Task instructions
Retype each entry below precisely as it reads.

━━━ Data to examine ━━━

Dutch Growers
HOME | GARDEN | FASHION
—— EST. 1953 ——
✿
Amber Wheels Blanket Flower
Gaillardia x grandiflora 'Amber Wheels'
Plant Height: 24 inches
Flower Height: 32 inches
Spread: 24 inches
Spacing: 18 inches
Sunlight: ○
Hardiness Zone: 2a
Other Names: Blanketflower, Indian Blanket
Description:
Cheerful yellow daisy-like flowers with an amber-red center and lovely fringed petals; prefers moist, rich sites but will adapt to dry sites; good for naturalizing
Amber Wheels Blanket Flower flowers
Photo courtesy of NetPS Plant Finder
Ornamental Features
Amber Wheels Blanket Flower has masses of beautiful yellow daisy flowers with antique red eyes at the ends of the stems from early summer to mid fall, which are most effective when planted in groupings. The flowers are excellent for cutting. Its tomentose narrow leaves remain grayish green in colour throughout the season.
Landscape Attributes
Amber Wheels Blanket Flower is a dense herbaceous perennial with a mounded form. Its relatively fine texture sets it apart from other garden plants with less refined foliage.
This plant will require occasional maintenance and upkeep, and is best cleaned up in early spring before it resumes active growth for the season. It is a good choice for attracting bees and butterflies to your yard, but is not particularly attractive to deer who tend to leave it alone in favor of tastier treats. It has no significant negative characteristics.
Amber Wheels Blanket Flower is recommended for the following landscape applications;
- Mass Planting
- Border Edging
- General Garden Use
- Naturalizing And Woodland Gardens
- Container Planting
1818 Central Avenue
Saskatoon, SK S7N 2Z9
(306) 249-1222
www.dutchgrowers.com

━━━

Task solution
Dutch Growers
HOME | GARDEN | FASHION
—— EST. 1953 ——
✿
Amber Wheels Blanket Flower
Gaillardia x grandiflora 'Amber Wheels'
Plant Height: 24 inches
Flower Height: 32 inches
Spread: 24 inches
Spacing: 18 inches
Sunlight: ○
Hardiness Zone: 2a
Other Names: Blanketflower, Indian Blanket
Description:
Cheerful yellow daisy-like flowers with an amber-red center and lovely fringed petals; prefers moist, rich sites but will adapt to dry sites; good for naturalizing
Amber Wheels Blanket Flower flowers
Photo courtesy of NetPS Plant Finder
Ornamental Features
Amber Wheels Blanket Flower has masses of beautiful yellow daisy flowers with antique red eyes at the ends of the stems from early summer to mid fall, which are most effective when planted in groupings. The flowers are excellent for cutting. Its tomentose narrow leaves remain grayish green in colour throughout the season.
Landscape Attributes
Amber Wheels Blanket Flower is a dense herbaceous perennial with a mounded form. Its relatively fine texture sets it apart from other garden plants with less refined foliage.
This plant will require occasional maintenance and upkeep, and is best cleaned up in early spring before it resumes active growth for the season. It is a good choice for attracting bees and butterflies to your yard, but is not particularly attractive to deer who tend to leave it alone in favor of tastier treats. It has no significant negative characteristics.
Amber Wheels Blanket Flower is recommended for the following landscape applications;
- Mass Planting
- Border Edging
- General Garden Use
- Naturalizing And Woodland Gardens
- Container Planting
1818 Central Avenue
Saskatoon, SK S7N 2Z9
(306) 249-1222
www.dutchgrowers.com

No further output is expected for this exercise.